Asien erholt sich – Märkte hoffen auf Verhandlungsspielraum bei US-Zöllen
Japans Börsen führten am Dienstag die Erholung der asiatischen Märkte an. Der Nikkei legte mehr als fünf Prozent zu, nachdem US-Präsident Donald Trump Japan offenbar Priorität bei den kommenden bilateralen Handelsgesprächen eingeräumt hatte. Auch Futures auf US- und europäische Indizes drehten ins Plus – ein erstes Zeichen von Stabilisierung nach einem Ausverkauf, der weltweit zehn Billionen Dollar an Börsenwert vernichtet hatte.

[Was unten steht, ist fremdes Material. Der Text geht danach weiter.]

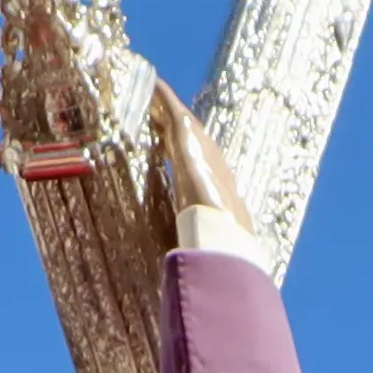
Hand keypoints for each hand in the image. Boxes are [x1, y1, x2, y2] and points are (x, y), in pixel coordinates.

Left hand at [150, 87, 264, 261]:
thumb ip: (198, 259)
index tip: (175, 148)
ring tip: (153, 95)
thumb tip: (192, 289)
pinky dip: (162, 96)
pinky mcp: (189, 139)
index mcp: (214, 190)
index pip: (200, 167)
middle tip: (160, 113)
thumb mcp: (203, 251)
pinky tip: (151, 83)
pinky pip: (172, 110)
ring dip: (167, 108)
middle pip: (192, 139)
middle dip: (176, 125)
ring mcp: (202, 150)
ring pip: (181, 122)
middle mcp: (212, 165)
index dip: (186, 155)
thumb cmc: (215, 250)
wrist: (222, 234)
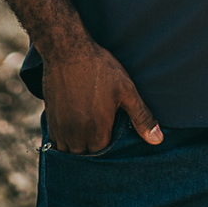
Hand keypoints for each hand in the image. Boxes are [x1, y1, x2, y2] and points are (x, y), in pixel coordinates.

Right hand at [42, 36, 162, 152]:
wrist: (67, 50)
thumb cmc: (99, 68)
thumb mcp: (126, 89)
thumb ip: (141, 117)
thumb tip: (157, 140)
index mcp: (97, 132)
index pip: (104, 155)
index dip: (111, 148)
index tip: (115, 135)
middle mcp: (76, 136)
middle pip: (86, 156)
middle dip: (94, 149)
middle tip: (102, 132)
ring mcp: (60, 129)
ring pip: (69, 152)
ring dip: (78, 147)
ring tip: (89, 132)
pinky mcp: (50, 119)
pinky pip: (56, 141)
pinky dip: (65, 140)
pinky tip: (74, 126)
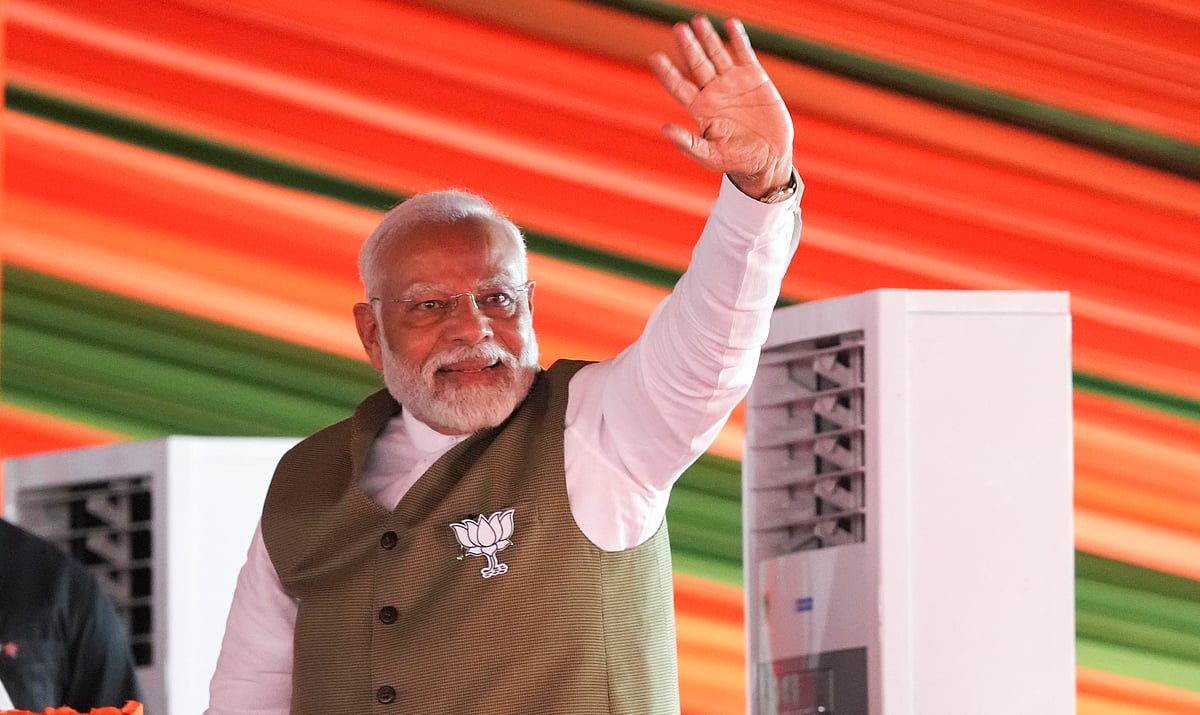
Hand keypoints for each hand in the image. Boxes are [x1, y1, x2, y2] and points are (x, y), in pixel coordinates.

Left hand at [650, 16, 793, 198]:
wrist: (768, 158)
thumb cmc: (736, 161)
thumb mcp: (710, 156)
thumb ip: (688, 144)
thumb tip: (664, 129)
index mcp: (700, 109)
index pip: (679, 86)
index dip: (667, 72)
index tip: (655, 57)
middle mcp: (714, 92)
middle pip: (696, 64)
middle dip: (688, 46)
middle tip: (678, 29)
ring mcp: (733, 83)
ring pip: (717, 54)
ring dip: (708, 37)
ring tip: (698, 21)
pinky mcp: (754, 78)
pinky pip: (744, 53)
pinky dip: (738, 38)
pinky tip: (730, 24)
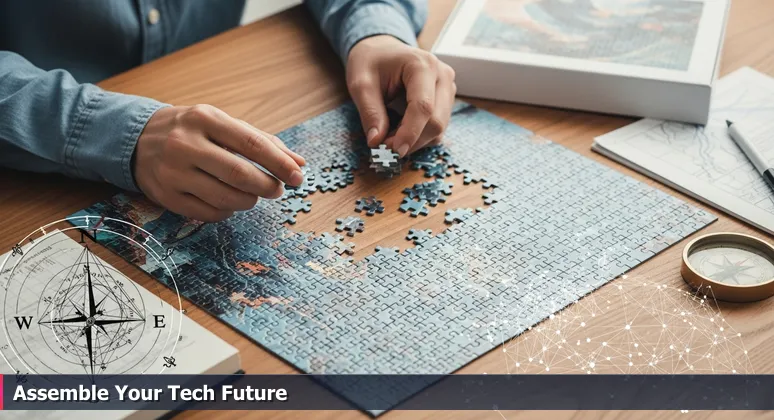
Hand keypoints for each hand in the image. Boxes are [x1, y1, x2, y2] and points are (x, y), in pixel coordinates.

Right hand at [134, 105, 305, 221]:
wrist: (137, 139)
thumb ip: (262, 141)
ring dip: (249, 201)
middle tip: (277, 189)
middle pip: (240, 175)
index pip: (251, 144)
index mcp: (205, 119)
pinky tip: (228, 202)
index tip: (298, 176)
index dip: (279, 163)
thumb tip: (299, 163)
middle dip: (267, 186)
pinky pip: (209, 214)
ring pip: (225, 198)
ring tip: (252, 195)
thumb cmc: (193, 131)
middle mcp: (186, 144)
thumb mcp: (223, 125)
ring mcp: (173, 172)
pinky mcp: (166, 196)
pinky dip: (227, 211)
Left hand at [346, 35, 455, 157]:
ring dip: (415, 140)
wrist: (381, 50)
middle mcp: (442, 75)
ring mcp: (448, 88)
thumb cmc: (370, 62)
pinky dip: (419, 136)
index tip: (393, 151)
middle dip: (411, 140)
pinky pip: (438, 127)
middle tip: (384, 146)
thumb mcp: (360, 84)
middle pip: (436, 121)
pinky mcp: (446, 100)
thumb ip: (370, 112)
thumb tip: (377, 142)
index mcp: (422, 65)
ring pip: (439, 128)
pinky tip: (400, 130)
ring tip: (389, 135)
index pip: (423, 106)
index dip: (410, 133)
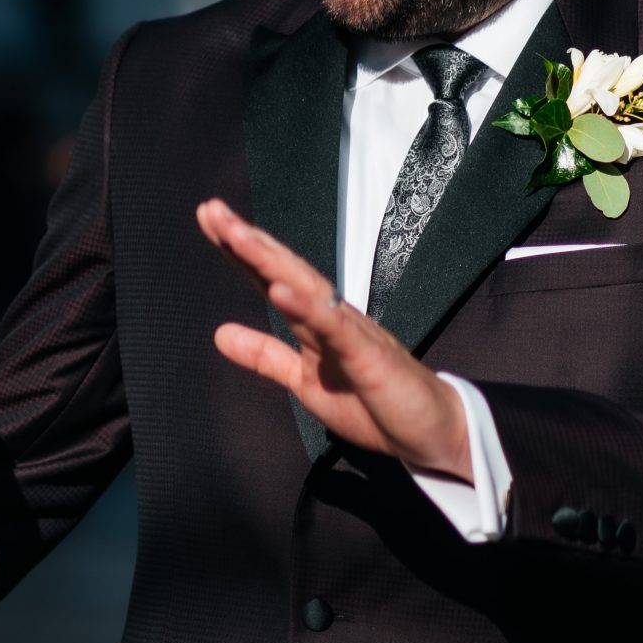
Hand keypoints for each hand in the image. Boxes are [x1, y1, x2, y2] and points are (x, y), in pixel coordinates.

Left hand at [196, 199, 470, 478]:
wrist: (433, 433)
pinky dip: (306, 307)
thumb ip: (267, 356)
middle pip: (284, 270)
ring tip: (238, 236)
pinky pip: (335, 327)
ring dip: (271, 260)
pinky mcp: (368, 355)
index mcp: (314, 322)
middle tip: (212, 210)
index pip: (271, 278)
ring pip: (306, 287)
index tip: (209, 219)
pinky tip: (280, 290)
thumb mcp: (305, 381)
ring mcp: (351, 332)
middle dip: (247, 240)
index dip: (239, 251)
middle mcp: (332, 317)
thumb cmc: (376, 404)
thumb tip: (220, 334)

Gleichzeitig zog der MSCI Asia Pacific Index um bis zu 2,6 Prozent an, nachdem er am Montag mit einem Minus von 8,7 Prozent den größten Tagesverlust seiner Geschichte hinnehmen musste. In China und Hongkong stützten staatlich gesteuerte Fonds die Kurse, während die Zentralbank zusätzliche Liquidität versprach und ein Absinken des Yuan über den Referenzkurs zuließ.
Die Marktstimmung bleibt jedoch fragil. „Ein Wendepunkt ist das noch nicht“, sagte Tim Waterer, Chefanalyst bei KCM Trade. Trump halte die Drohung zusätzlicher Zölle auf chinesische Waren weiter aufrecht, was das Rezessionsrisiko hoch halte. Die chinesische Regierung reagierte mit deutlicher Rhetorik und kündigte erneut Gegenmaßnahmen an, sollte Washington die Zölle weiter erhöhen.
Besonders unter Druck blieb der taiwanesische Aktienmarkt: Der Leitindex fiel zwischenzeitlich um 5,5 Prozent auf ein 14-Monats-Tief, nachdem am Vortag über 900 Aktien ihren maximal zulässigen Tagesverlust erreicht hatten. Damit entkoppelte sich Taiwan von der regionalen Erholung.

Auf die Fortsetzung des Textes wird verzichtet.